The House debated these resolutions in a Committee of the Whole between 25 Feb. and 4 Mar. 1812. The revenue increases were passed by reasonably large margins, with the exception of the duties on domestic and imported salt, which were both rejected, the first overwhelmingly so, on 28 Feb. On 2 Mar., however, the House reconsidered the vote against taxing imported salt and passed that measure.
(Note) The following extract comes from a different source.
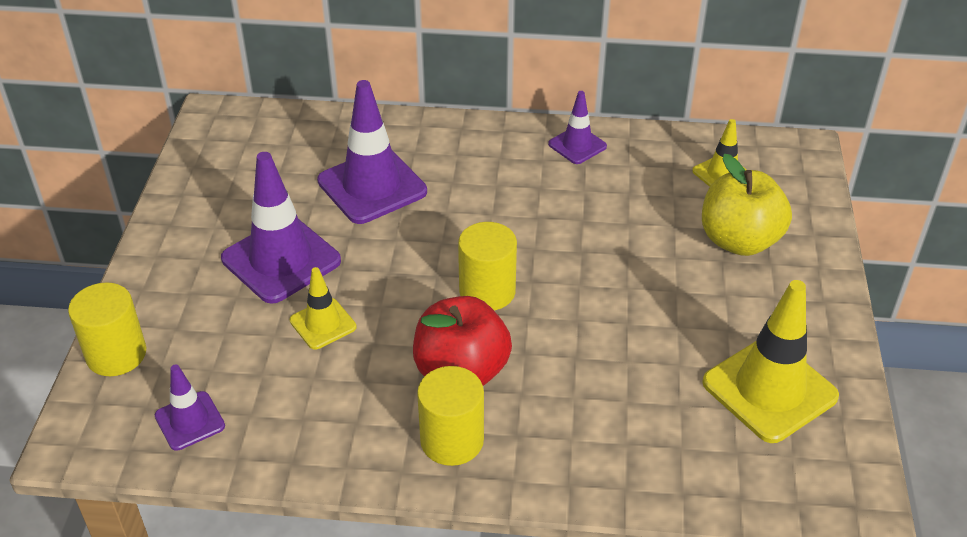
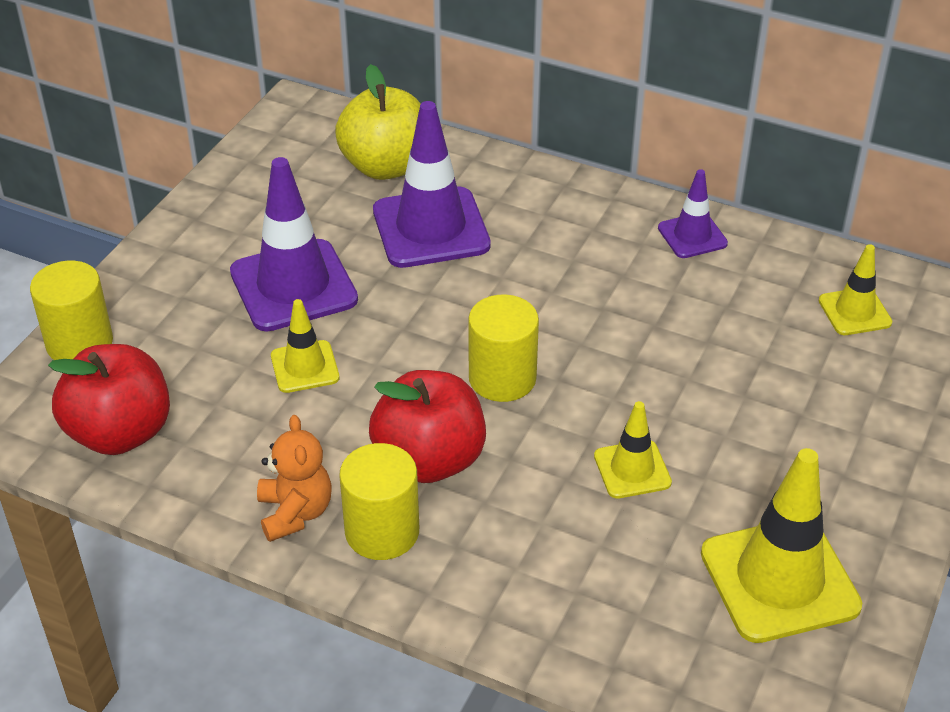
camera: 20 degrees right, 0 degrees up
purple traffic cone [155,364,225,451] -> red apple [48,344,170,455]
yellow apple [702,154,792,256] -> yellow apple moved to [335,64,421,180]
none -> orange teddy bear [257,415,331,542]
none -> yellow traffic cone [594,401,672,499]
The next day John Randolph of Roanoke argued “at considerable length” to have the whole report recommitted, “on the ground that the budget of taxes reported was of the most oppressive character; that, moreover, they were unnecessary and impolitic, because Congress had only to repeal their own restrictive law, and revenue would accrue … to a much greater amount than was contemplated to be provided by the taxes under consideration.” Administration supporters defeated Randolph’s motion, denouncing it as “a peace project, and not calculated for the exigency”; to approve it “would be shrinking from the pressure of the crisis, and would stamp indelible disgrace on the House and nation” (ibid., 1092–1105, 1106–7, 1108–12, 1113–16, 1117–28, 1128–46, 1147–55).

2On 7 Mar. 1812 the National Intelligencer began publishing extracts from the parliamentary debates on the prince regent’s speech, including the prediction of Spencer Perceval that an Anglo-American war “would prove destructive to America—destructive to her wealth, her strength, her prosperity, & he[r] progressive civilization.”

3Dispatches carried on the Constitution had arrived in Washington on 22 Feb. 1812. The news from France was that Joel Barlow had been “received in a very favorable manner by the Emperor of France; that he had presented interesting explanations on the subject of his mission, and was then engaged in the discussion of them with the Minister of Foreign Relations” (National Intelligencer, 25 Feb. 1812).